• TASK GOAL
Your reply should be one number: how many lines of the records below contain the string "nose".

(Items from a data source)
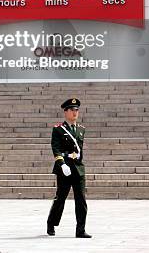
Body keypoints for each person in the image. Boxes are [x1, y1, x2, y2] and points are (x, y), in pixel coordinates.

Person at [47, 97, 91, 238]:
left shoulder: (81, 130)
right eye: (72, 110)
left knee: (81, 200)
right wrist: (62, 163)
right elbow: (56, 148)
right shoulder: (58, 130)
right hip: (65, 169)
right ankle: (51, 223)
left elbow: (80, 151)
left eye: (77, 110)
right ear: (65, 112)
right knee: (60, 199)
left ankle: (80, 230)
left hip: (78, 169)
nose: (75, 112)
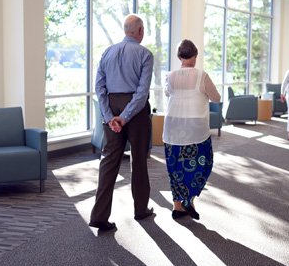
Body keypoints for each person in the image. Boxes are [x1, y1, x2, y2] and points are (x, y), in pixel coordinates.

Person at [89, 14, 155, 231]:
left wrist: (110, 118)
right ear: (141, 31)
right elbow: (142, 92)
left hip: (111, 106)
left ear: (124, 30)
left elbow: (99, 88)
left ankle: (99, 215)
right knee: (138, 159)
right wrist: (124, 117)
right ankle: (140, 209)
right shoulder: (145, 54)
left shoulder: (107, 52)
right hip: (133, 111)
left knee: (108, 161)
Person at [163, 39, 222, 220]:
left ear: (179, 57)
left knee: (175, 169)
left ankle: (178, 207)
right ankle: (189, 200)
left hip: (173, 128)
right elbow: (217, 98)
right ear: (195, 56)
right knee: (202, 164)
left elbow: (167, 93)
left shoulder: (169, 76)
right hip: (195, 129)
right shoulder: (202, 76)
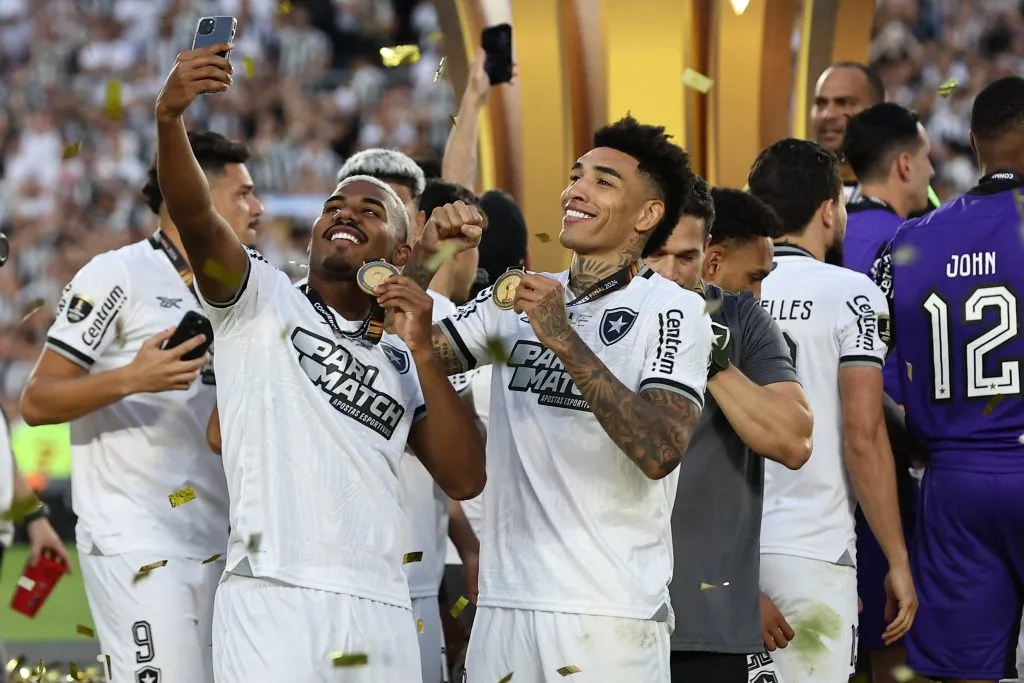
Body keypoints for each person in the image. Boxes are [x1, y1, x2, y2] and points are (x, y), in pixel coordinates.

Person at [153, 44, 486, 682]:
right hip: (272, 595)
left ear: (403, 244)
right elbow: (195, 215)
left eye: (370, 211)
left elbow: (465, 476)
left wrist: (419, 346)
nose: (346, 214)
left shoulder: (408, 345)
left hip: (380, 602)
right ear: (311, 236)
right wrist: (170, 120)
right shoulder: (259, 298)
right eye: (333, 208)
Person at [403, 115, 715, 682]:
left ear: (647, 215)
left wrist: (562, 336)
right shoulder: (513, 301)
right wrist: (427, 262)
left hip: (607, 618)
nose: (576, 190)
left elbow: (659, 449)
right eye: (576, 176)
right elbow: (397, 349)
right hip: (504, 607)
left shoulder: (674, 311)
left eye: (603, 181)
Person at [19, 130, 263, 683]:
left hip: (225, 536)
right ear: (190, 196)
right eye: (242, 194)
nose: (258, 207)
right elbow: (37, 400)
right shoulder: (119, 275)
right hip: (139, 539)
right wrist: (134, 377)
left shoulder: (247, 285)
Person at [871, 75, 1024, 683]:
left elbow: (861, 382)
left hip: (955, 481)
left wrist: (919, 442)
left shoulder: (908, 241)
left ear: (973, 139)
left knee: (959, 677)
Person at [748, 139, 917, 683]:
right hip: (811, 549)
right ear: (828, 210)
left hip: (723, 555)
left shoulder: (715, 292)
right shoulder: (852, 292)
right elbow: (864, 436)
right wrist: (896, 558)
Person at [647, 181, 812, 683]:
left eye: (687, 257)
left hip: (707, 622)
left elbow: (793, 440)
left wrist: (701, 345)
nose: (671, 275)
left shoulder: (741, 320)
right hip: (603, 613)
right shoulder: (581, 318)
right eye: (657, 256)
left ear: (707, 254)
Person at [841, 102, 934, 683]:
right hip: (890, 471)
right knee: (896, 647)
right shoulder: (915, 240)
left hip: (814, 480)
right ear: (904, 164)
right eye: (925, 161)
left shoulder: (824, 234)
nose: (930, 174)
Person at [338, 149, 478, 304]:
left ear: (419, 224)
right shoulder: (307, 307)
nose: (381, 227)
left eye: (396, 210)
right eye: (368, 211)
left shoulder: (438, 314)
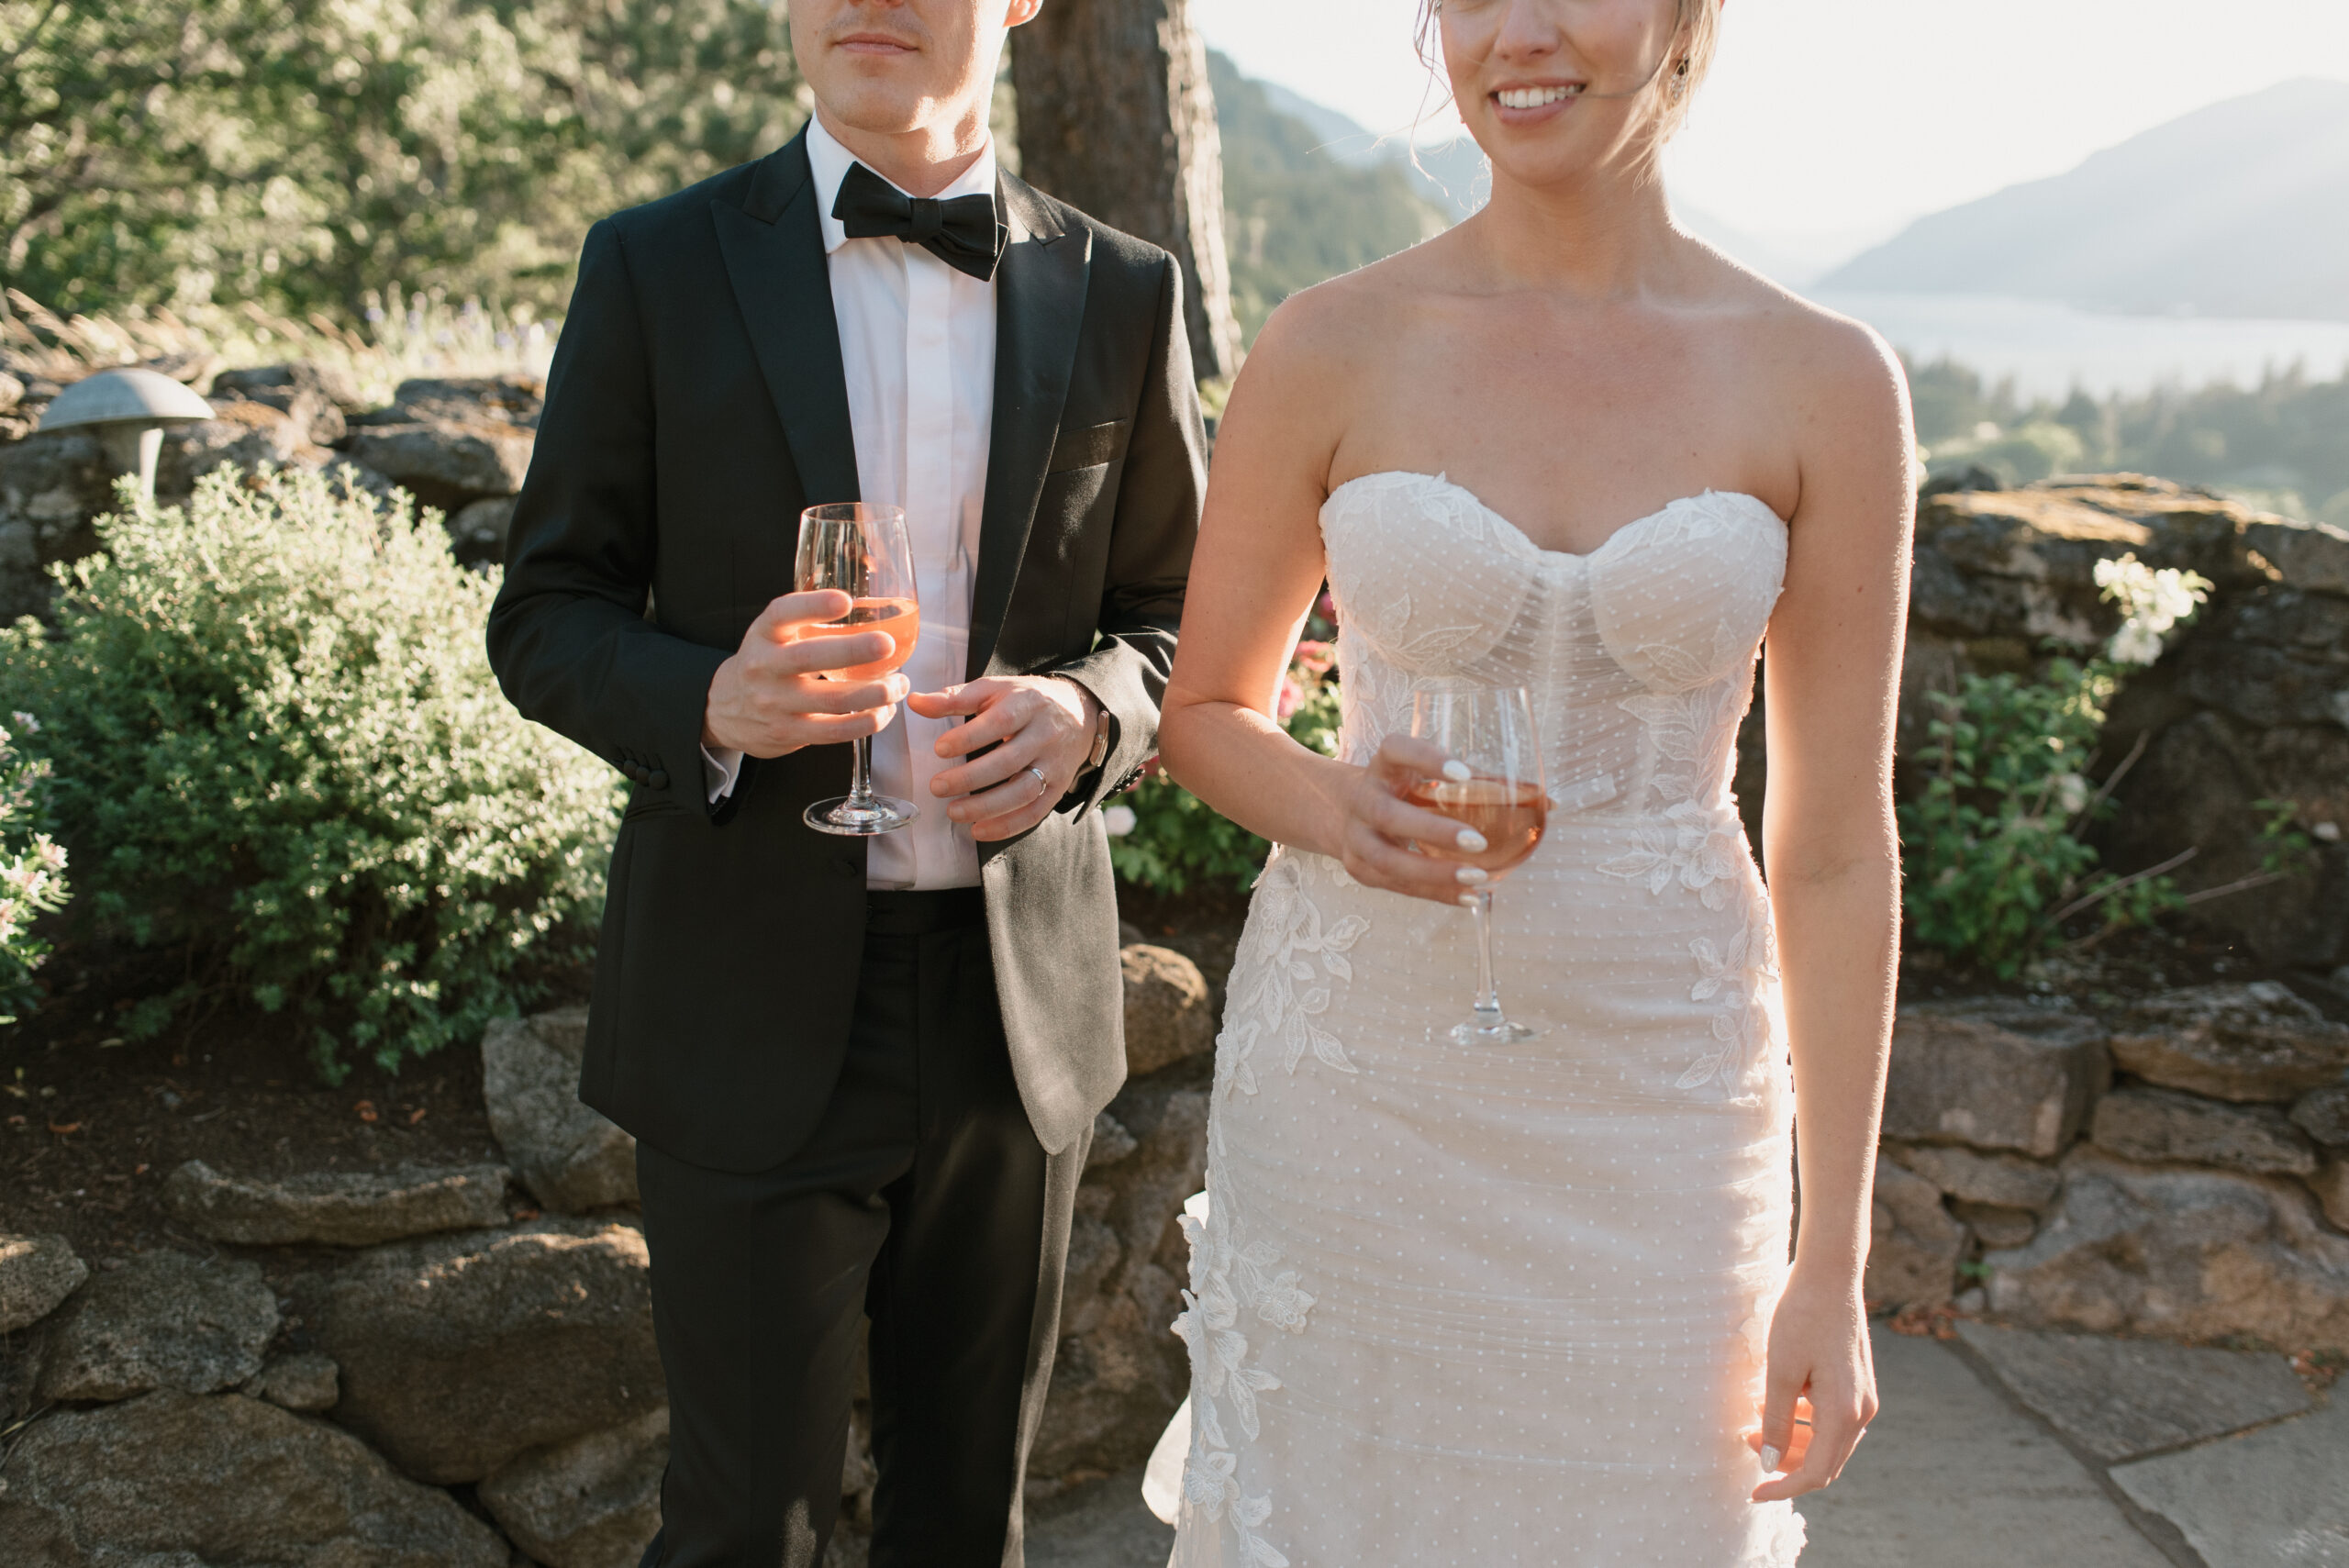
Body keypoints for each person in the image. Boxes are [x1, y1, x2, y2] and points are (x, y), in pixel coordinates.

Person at [1153, 0, 1907, 1561]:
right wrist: (1328, 804)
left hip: (1666, 1103)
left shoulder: (1825, 381)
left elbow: (1833, 844)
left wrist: (1831, 1253)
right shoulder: (1331, 342)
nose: (1519, 33)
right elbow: (1208, 712)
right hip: (1362, 1087)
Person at [484, 0, 1207, 1560]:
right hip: (741, 988)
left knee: (967, 1525)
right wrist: (717, 701)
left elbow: (1178, 623)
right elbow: (543, 616)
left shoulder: (1126, 290)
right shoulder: (655, 265)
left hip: (1016, 1014)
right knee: (745, 1528)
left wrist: (1088, 714)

• RESULT
8